··· Quoted passage

Published online by Cambridge University Press:  25 September 2013

PAOLA ESCUDERO*
Affiliation:
MARCS Institute, University of Western Sydney, Penrith, Australia
ELLEN SIMON
Affiliation:
Ghent University, Linguistics Department, Ghent, Belgium
KAREN E. MULAK
Affiliation:
MARCS Institute, University of Western Sydney, Penrith, Australia
*
Address for correspondence: Paola Escudero, MARCS Institute, University of Western Sydney, Locked Bag 1797, Penrith NSW 2751, Australiapaola.escudero@uws.edu.au

Abstract

Previous studies have shown that orthography is activated during speech processing and that it may have positive and negative effects for non-native listeners. The present study examines whether the effect of orthography on non-native word learning depends on the relationship between the grapheme–phoneme correspondences across the native and non-native orthographic systems. Specifically, congruence between grapheme–phoneme correspondences across the listeners’ languages is predicted to aid word recognition, while incongruence is predicted to hinder it. Native Spanish listeners who were Dutch learners or naïve listeners (with no exposure to Dutch) were taught Dutch pseudowords and their visual referents. They were trained with only auditory forms or with auditory and orthographic forms. During testing, non-native listeners were less accurate when the target and distractor pseudowords formed a minimal pair (differing in only one vowel) than when they formed a non-minimal pair, and performed better on perceptually easy than on perceptually difficult minimal pairs. For perceptually difficult minimal pairs, Dutch learners performed better than naïve listeners and Dutch proficiency predicted learners’ word recognition accuracy. Most importantly and as predicted, exposure to orthographic forms during training aided performance on minimal pairs with congruent orthography, while it hindered performance on minimal pairs with incongruent orthography.

······

Given instruction 1: Condense the abstract into two sentences.
Given instruction 2: Render this sentence from the abstract in Spanish: "They were trained with only auditory forms or with auditory and orthographic forms."

··· Recorded information

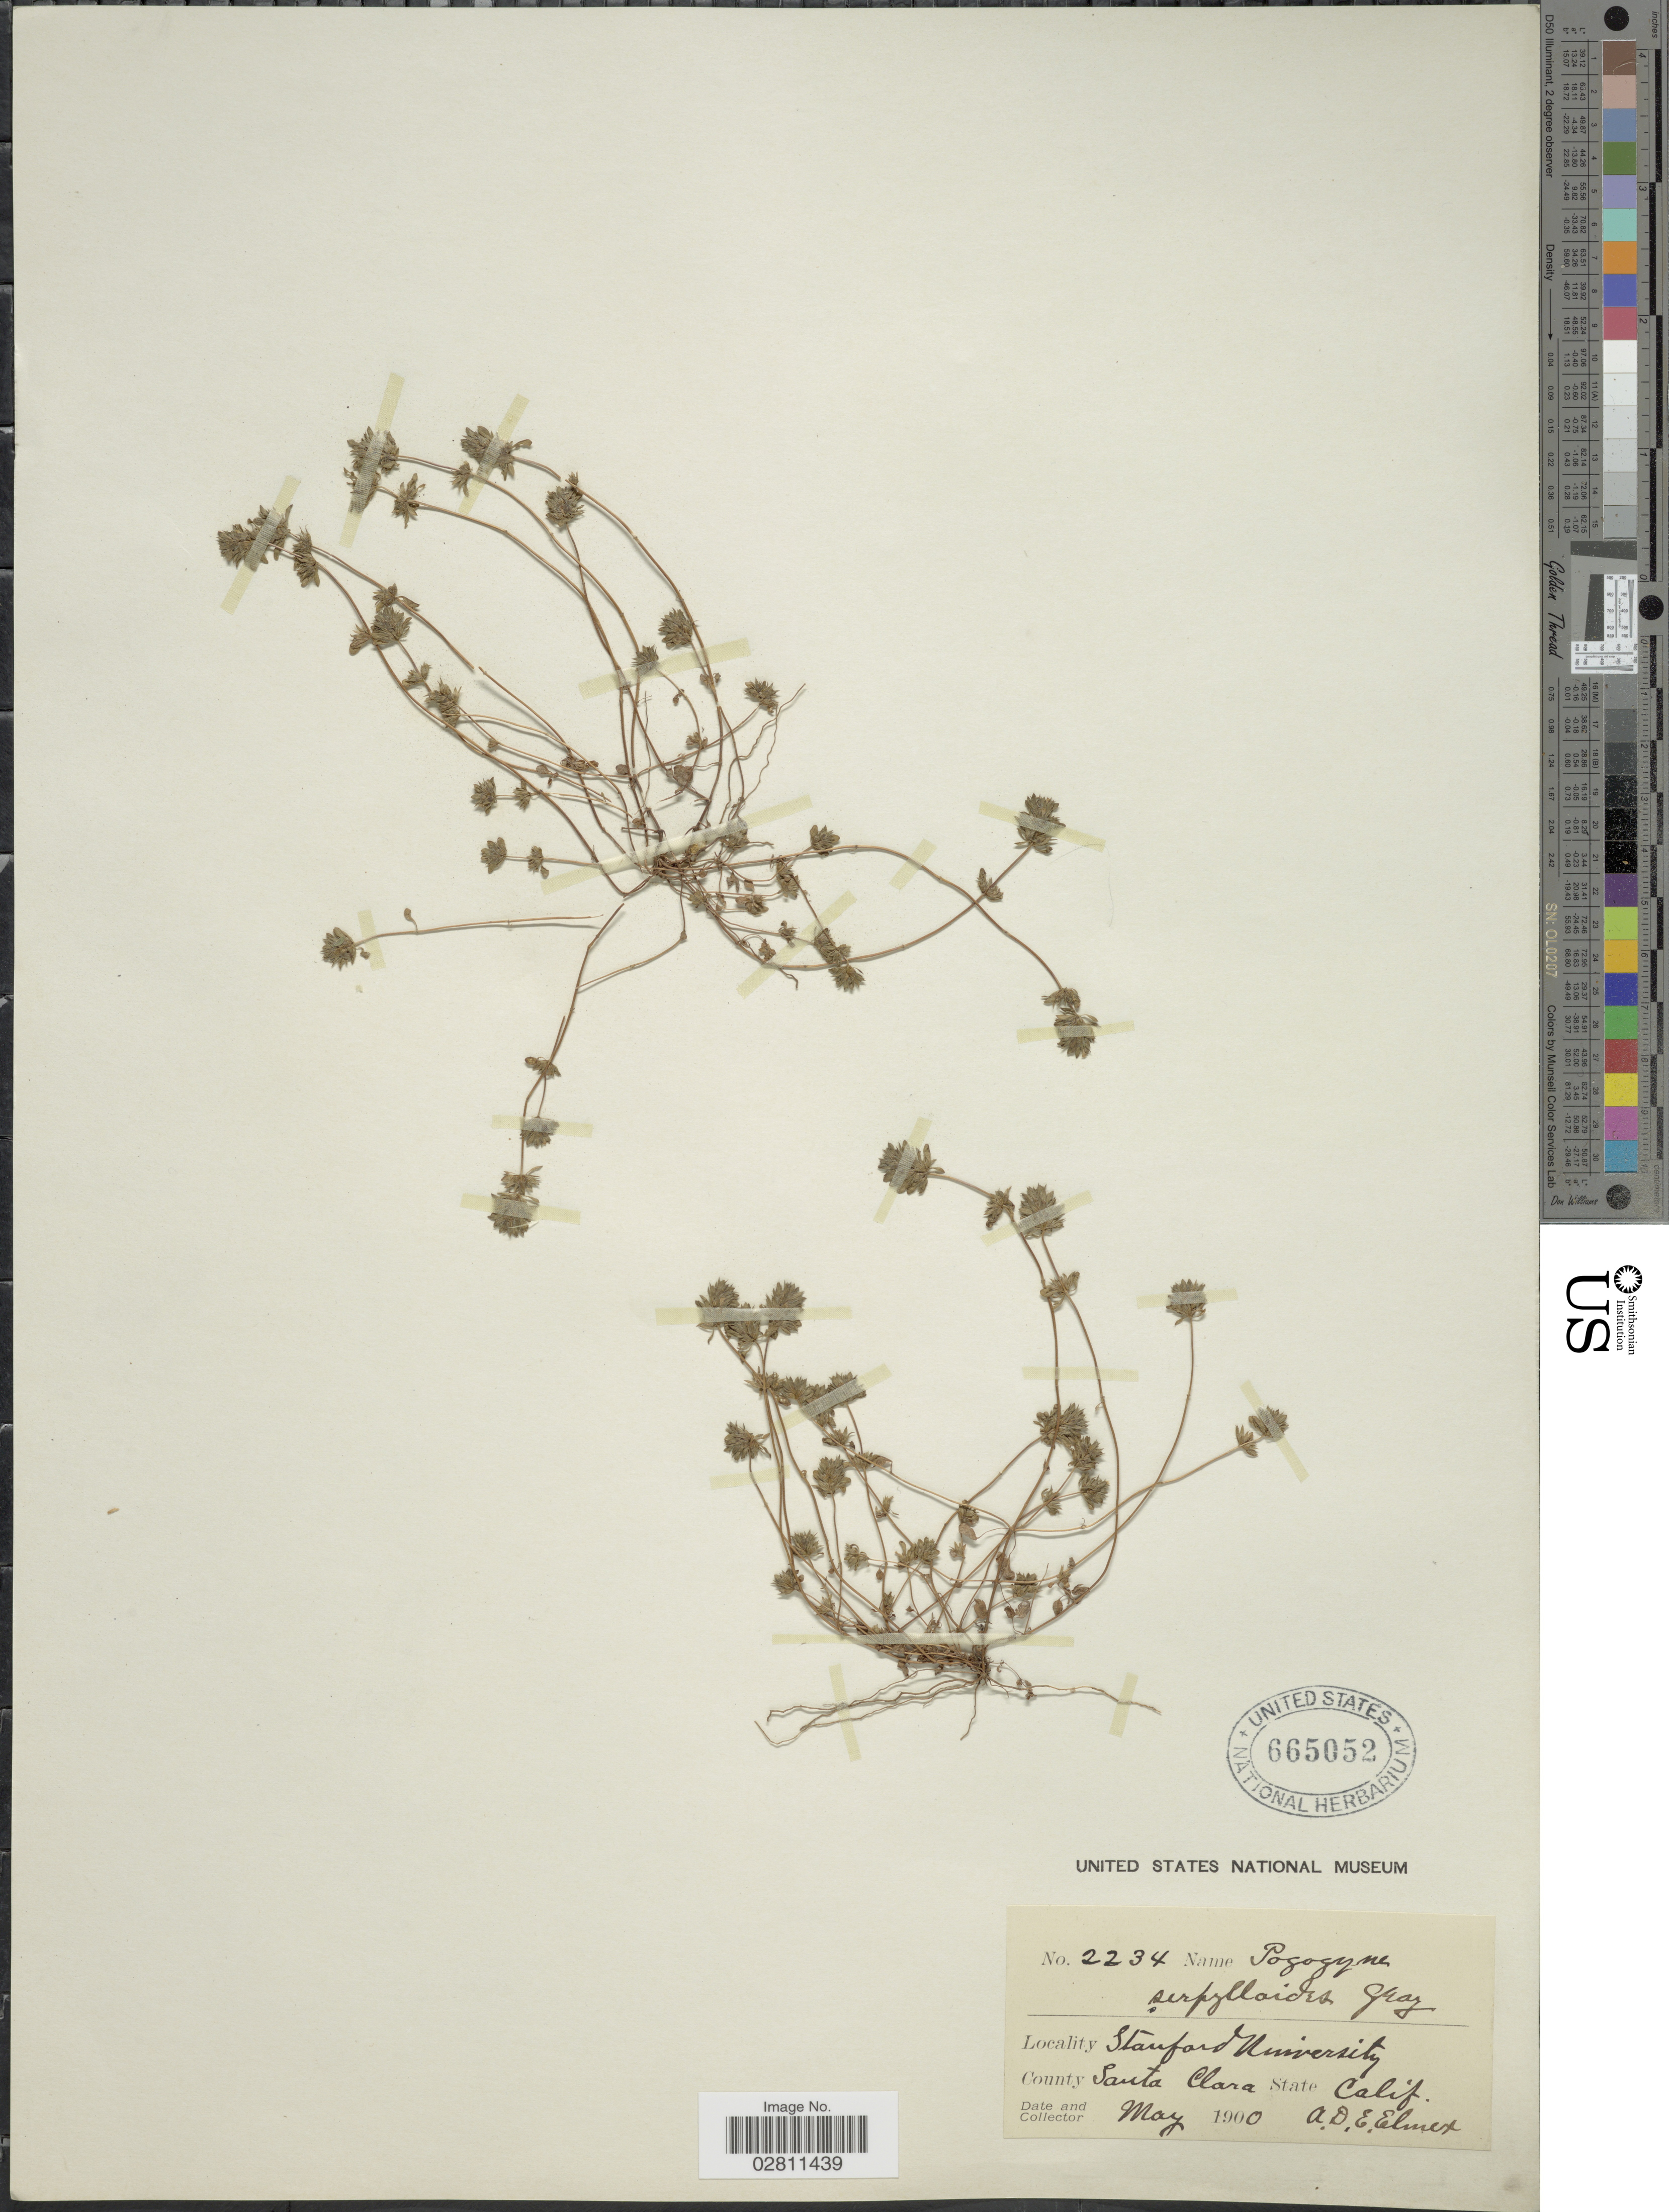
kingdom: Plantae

······

Written reply 1: The study examined whether the effect of orthography on non-native word learning depends on how grapheme–phoneme correspondences relate across the native and non-native writing systems, teaching Dutch pseudowords and their visual referents to native Spanish listeners who were either Dutch learners or had no exposure to Dutch. Exposure to orthographic forms during training aided performance on minimal pairs with congruent orthography and hindered it on those with incongruent orthography, while Dutch learners outperformed naïve listeners on perceptually difficult minimal pairs.

Written reply 2: Se les entrenó solo con formas auditivas o con formas auditivas y ortográficas.